I had a challenge where I need to group a large dataset by a particular feature and then calculate a variety of statistics on those feature groups including a standard score for each record. My inclination was to loop through each group and run these calculations in each iteration–sorta outside my main dataframe–but then I thought, could there be an easier way in pandas to do this work?

Yes there is: transform.

As an example, take the movies dataset that I’ve used in the past:

import pandas as pd
import numpy as np
import matplotlib
import matplotlib.pyplot as plt


# data from: https://www.kaggle.com/mysarahmadbhat/imdb-top-1000-movies
df = pd.read_csv('./data/regex_imdb.csv').fillna(0)
# filter out movies with no reported Gross
df = df[df.Gross != 0.0]

Suppose you wanted to know how each movie grossed against the average gross for their respective release years. To find this out, my inclination would be to loop through each year, calculate the mean for each year, then merge that value back into my main dataframe so that I could find the mean difference for each movie:

yr_means = []
for yr in df.Year.unique().tolist():
    yr_means.append({'Year': yr, 'year_mean': df[df.Year==yr].Gross.mean()})
    
# put my year mean calculations into a new dataframe
df_year_means = pd.DataFrame(yr_means)

df = df.merge(df_year_means, on='Year')

# and now I can calculate my difference from the mean
df['diff_from_year_mean'] = df.Gross - df.year_mean

But with the transform function, I can do all this work in a single line:

df['year_mean'] = df.groupby('Year').Gross.transform(np.mean)
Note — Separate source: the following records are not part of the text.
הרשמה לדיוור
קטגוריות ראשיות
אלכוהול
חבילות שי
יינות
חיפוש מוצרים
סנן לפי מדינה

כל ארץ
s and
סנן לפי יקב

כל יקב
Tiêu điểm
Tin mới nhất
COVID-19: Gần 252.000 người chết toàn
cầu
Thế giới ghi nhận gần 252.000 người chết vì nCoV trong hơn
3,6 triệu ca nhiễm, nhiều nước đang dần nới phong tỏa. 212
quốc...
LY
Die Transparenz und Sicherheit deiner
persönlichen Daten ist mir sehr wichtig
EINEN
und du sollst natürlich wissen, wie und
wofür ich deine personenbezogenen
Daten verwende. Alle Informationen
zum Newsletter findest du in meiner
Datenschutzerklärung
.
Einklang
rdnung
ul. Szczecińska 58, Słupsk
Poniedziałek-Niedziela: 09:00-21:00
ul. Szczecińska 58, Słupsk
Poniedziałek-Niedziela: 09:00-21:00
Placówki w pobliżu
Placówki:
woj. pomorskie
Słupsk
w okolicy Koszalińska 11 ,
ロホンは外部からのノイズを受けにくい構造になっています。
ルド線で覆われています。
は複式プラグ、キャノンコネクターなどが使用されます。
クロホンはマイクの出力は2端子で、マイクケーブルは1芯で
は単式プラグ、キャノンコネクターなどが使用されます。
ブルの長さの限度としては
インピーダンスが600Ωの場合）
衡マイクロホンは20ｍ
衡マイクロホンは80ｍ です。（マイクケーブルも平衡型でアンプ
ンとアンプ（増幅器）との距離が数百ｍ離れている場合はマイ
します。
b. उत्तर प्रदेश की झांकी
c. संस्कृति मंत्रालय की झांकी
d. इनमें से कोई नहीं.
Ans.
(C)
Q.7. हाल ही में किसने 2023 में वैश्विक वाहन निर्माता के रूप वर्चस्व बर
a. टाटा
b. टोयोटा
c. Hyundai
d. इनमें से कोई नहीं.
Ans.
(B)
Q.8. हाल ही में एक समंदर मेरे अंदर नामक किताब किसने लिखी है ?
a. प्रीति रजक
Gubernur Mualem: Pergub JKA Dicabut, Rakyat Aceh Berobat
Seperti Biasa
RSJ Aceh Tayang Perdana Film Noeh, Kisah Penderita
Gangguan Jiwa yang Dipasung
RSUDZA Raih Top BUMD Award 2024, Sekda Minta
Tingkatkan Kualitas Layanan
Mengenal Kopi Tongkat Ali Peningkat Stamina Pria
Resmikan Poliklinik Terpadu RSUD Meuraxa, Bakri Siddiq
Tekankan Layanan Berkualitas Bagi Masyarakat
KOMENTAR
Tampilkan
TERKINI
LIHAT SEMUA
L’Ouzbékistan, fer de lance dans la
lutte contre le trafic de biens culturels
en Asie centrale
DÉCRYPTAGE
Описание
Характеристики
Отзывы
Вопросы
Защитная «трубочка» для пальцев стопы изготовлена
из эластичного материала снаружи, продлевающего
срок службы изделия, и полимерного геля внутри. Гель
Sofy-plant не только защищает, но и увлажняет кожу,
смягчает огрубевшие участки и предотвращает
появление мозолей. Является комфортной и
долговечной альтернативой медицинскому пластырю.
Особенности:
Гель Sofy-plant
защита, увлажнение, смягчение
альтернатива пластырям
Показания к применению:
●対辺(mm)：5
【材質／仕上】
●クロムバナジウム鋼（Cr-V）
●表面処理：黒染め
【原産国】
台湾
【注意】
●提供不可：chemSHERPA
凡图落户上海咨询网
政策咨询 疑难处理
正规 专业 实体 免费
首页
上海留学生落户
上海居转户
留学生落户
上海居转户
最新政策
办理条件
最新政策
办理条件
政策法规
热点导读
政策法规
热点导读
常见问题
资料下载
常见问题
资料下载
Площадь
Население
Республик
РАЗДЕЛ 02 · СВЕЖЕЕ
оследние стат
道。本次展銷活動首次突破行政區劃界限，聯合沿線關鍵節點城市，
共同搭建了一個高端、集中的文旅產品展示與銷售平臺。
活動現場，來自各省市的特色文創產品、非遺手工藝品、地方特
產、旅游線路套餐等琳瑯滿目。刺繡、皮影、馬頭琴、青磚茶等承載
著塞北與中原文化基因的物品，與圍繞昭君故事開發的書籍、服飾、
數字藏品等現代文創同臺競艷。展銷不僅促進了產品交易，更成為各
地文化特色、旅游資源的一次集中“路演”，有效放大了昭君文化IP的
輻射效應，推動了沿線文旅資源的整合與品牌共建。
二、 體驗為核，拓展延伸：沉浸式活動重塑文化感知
# and now I can calculate my difference from the mean
df['diff_from_year_mean'] = df.Gross - df.year_mean

And from there you can do interesting work like diverging line charts:

fig, ax = plt.subplots(figsize=(8, 8))

year_to_plot = 2010
plot_data = df[df.Year==year_to_plot][['Name', 'diff_from_year_mean']].sort_values('diff_from_year_mean')
plot_data['color'] = plot_data.diff_from_year_mean.apply(lambda d: 'red' if d < 0 else 'green')
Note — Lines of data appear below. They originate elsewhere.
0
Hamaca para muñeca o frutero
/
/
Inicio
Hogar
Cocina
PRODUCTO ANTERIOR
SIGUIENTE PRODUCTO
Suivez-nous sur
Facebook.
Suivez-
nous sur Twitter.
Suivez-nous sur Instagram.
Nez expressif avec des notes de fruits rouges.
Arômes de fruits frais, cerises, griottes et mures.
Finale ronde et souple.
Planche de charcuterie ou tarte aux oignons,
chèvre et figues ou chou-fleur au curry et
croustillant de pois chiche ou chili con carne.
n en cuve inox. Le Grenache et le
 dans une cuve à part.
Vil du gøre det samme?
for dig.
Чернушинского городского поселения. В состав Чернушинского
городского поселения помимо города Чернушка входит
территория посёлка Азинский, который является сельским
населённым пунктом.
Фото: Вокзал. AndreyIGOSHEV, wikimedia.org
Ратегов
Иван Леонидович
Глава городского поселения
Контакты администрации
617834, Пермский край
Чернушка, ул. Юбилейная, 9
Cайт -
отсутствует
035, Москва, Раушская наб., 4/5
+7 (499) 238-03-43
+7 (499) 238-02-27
_ = ax.hlines(data=plot_data, y='Name', xmin=0, xmax=plot_data.diff_from_year_mean, color=plot_data.color)
_ = ax.table(cellText=[['${0:.2f} Million'.format(df[df.Year==year_to_plot].year_mean.values[0])]], 
             colLabels=['Avg Gross'], colWidths=[0.25], loc='center right')
_ = ax.set_xlabel('Gross earnings from the average (millions of dollars)')
_ = ax.set_title('Movie gross earnings from the average: top rated movies of {0}'.format(year_to_plot))
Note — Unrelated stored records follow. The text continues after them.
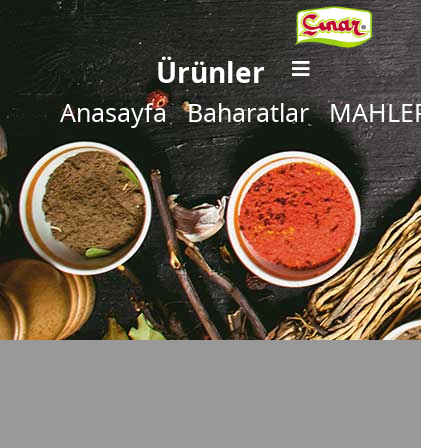
Ürünler
Anasayfa
Baharatlar
MAHLEP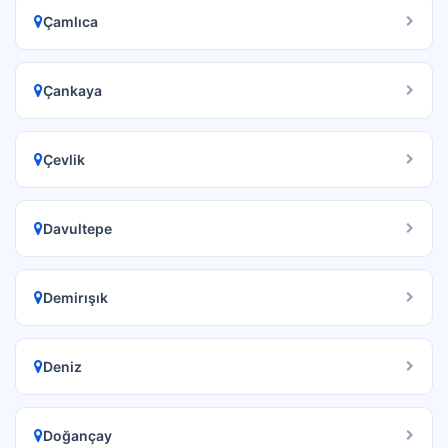
Çamlıca
Çankaya
Çevlik
Davultepe
Demirışık
Deniz
Doğançay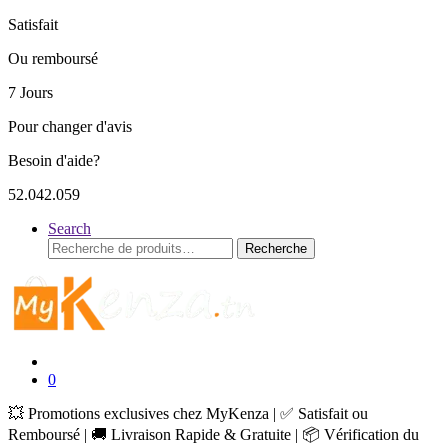
Satisfait
Ou remboursé
7 Jours
Pour changer d'avis
Besoin d'aide?
52.042.059
Search
Recherche
Recherche
pour :
0
💥 Promotions exclusives chez MyKenza | ✅ Satisfait ou
Remboursé | 🚚 Livraison Rapide & Gratuite | 📦 Vérification du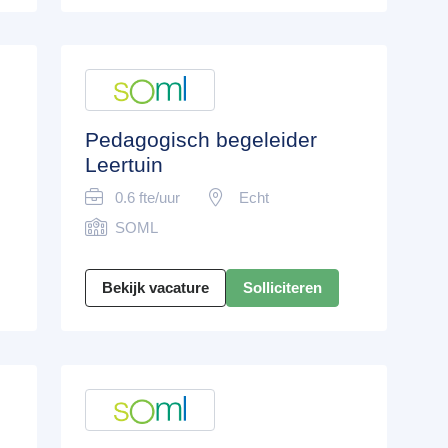
Pedagogisch begeleider
Leertuin
0.6 fte/uur
Echt
SOML
Bekijk vacature
Solliciteren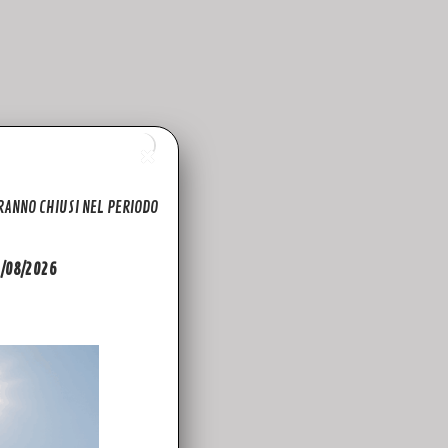
ARANNO CHIUSI NEL PERIODO
31/08/2026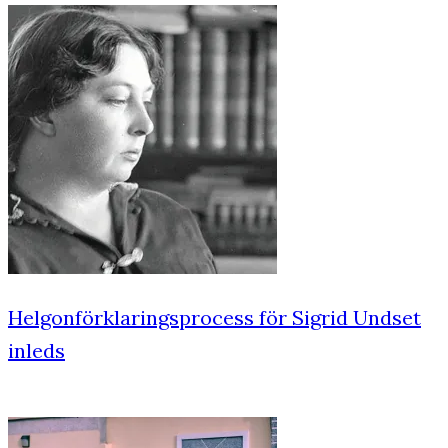
Helgonförklaringsprocess för Sigrid Undset
inleds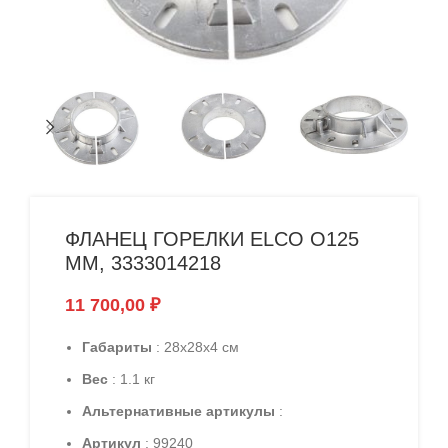
ФЛАНЕЦ ГОРЕЛКИ ELCO O125
ММ, 3333014218
11 700,00
₽
Габариты
: 28x28x4 см
Вес
: 1.1 кг
Альтернативные артикулы
:
Артикул
: 99240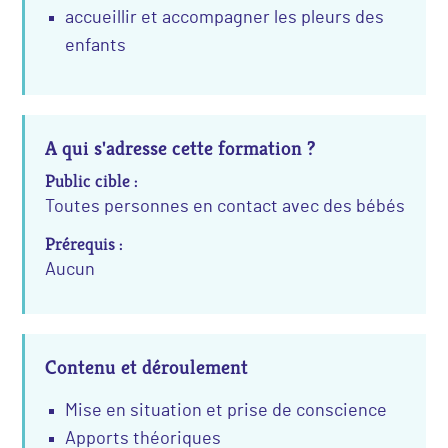
accueillir et accompagner les pleurs des
enfants
A qui s'adresse cette formation ?
Public cible :
Toutes personnes en contact avec des bébés
Prérequis :
Aucun
Contenu et déroulement
Mise en situation et prise de conscience
Apports théoriques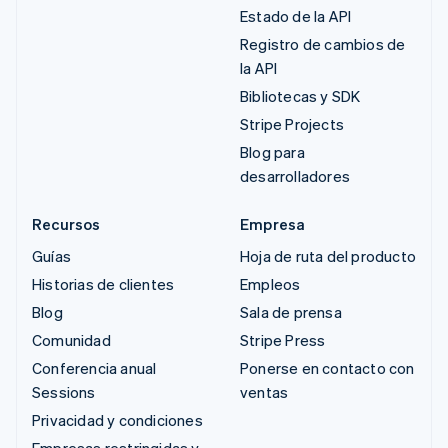
Estado de la API
Registro de cambios de
la API
Bibliotecas y SDK
Stripe Projects
Blog para
desarrolladores
Recursos
Empresa
Guías
Hoja de ruta del producto
Historias de clientes
Empleos
Blog
Sala de prensa
Comunidad
Stripe Press
Conferencia anual
Ponerse en contacto con
Sessions
ventas
Privacidad y condiciones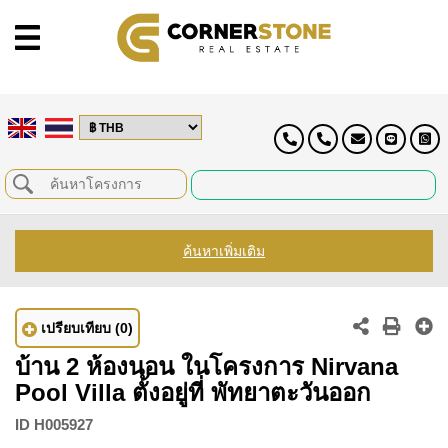
ค้นหาเพิ่มเติม
เปรียบเทียบ
(0)
บ้าน 2 ห้องนอน ในโครงการ Nirvana
Pool Villa ตั้งอยู่ที่ พัทยาตะวันออก
ID
H005927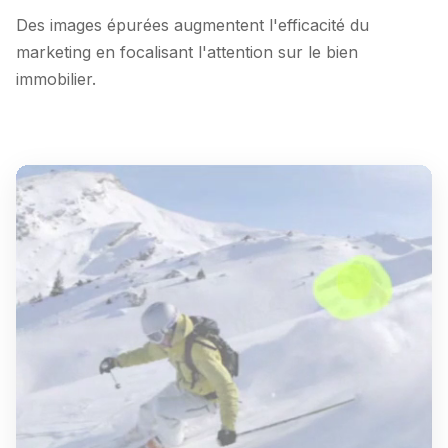
Des images épurées augmentent l'efficacité du
marketing en focalisant l'attention sur le bien
immobilier.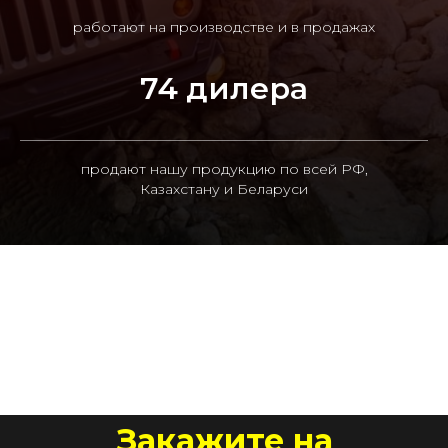
работают на производстве и в продажах
74 дилера
продают нашу продукцию по всей РФ,
Казахстану и Беларуси
Закажите на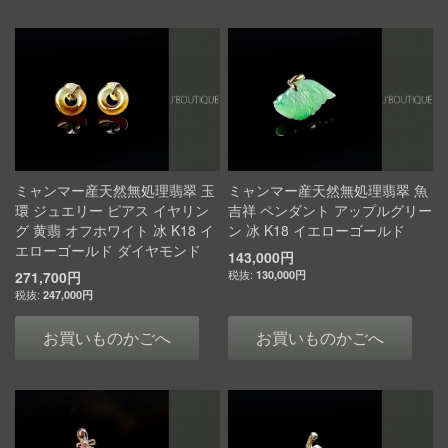
ミャンマー産天然無処理翡翠 玉
ミャンマー産天然無処理翡翠 魚
環 ジュエリー ピアス イヤリン
吉祥 ペンダント アップルグリー
グ 黄翡 オフホワイト 冰 K18 イ
ン 冰 K18 イエローゴールド
エローゴールド ダイヤモンド
143,000円
271,700円
130,000円
247,000円
お買いものかごへ
お買いものかごへ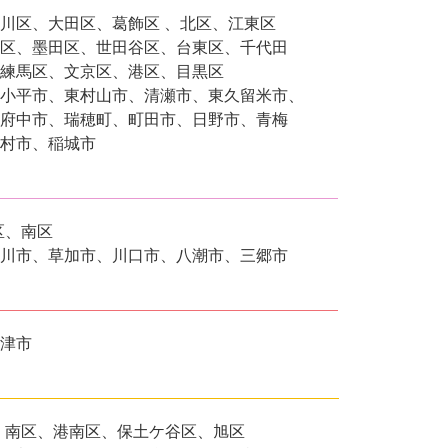
川区、大田区、葛飾区 、北区、江東区
区、墨田区、世田谷区、台東区、千代田
練馬区、文京区、港区、目黒区
小平市、東村山市、清瀬市、東久留米市、
府中市、瑞穂町、町田市、日野市、青梅
村市、稲城市
区、南区
川市、草加市、川口市、八潮市、三郷市
津市
、南区、港南区、保土ケ谷区、旭区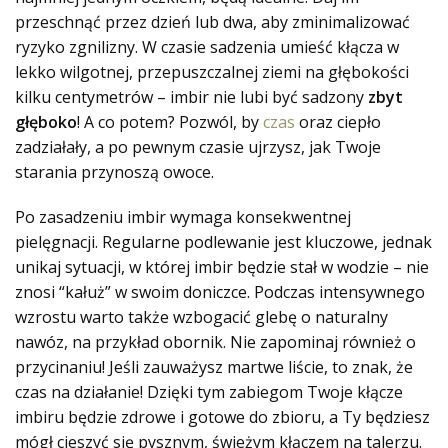
przeschnąć przez dzień lub dwa, aby zminimalizować
ryzyko zgnilizny. W czasie sadzenia umieść kłącza w
lekko wilgotnej, przepuszczalnej ziemi na głębokości
kilku centymetrów – imbir nie lubi być sadzony
zbyt
głęboko
! A co potem? Pozwól, by
czas
oraz ciepło
zadziałały, a po pewnym czasie ujrzysz, jak Twoje
starania przynoszą owoce.
Po zasadzeniu imbir wymaga konsekwentnej
pielęgnacji. Regularne podlewanie jest kluczowe, jednak
unikaj sytuacji, w której imbir będzie stał w wodzie – nie
znosi “kałuż” w swoim doniczce. Podczas intensywnego
wzrostu warto także wzbogacić glebę o naturalny
nawóz, na przykład obornik. Nie zapominaj również o
przycinaniu! Jeśli zauważysz martwe liście, to znak, że
czas na działanie! Dzięki tym zabiegom Twoje kłącze
imbiru będzie zdrowe i gotowe do zbioru, a Ty będziesz
mógł cieszyć się pysznym, świeżym kłączem na talerzu.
The transform function takes a variety of functions, both in the conventional function signature and, sometimes, as a string alias. For example, you can use:

  • np.min or ‘min’ to get the minimum value of the distribution
  • np.max or ‘max’ to get the maximum value of the distribution
  • np.std or ‘std’ to get the standard deviation of the distribution
  • len or ‘count’ to get a record count of your distribution
  • np.var or ‘var’ to get the variance of the distribution

You can even throw other functions/aliases at it like ‘first’ to get the first value of your distribution. However, you may need to do some sorting first or you may not get the values you were expecting.

Transform is yet one more way to do cool, pandas one-liner operations on your dataframes. Give it a whirl!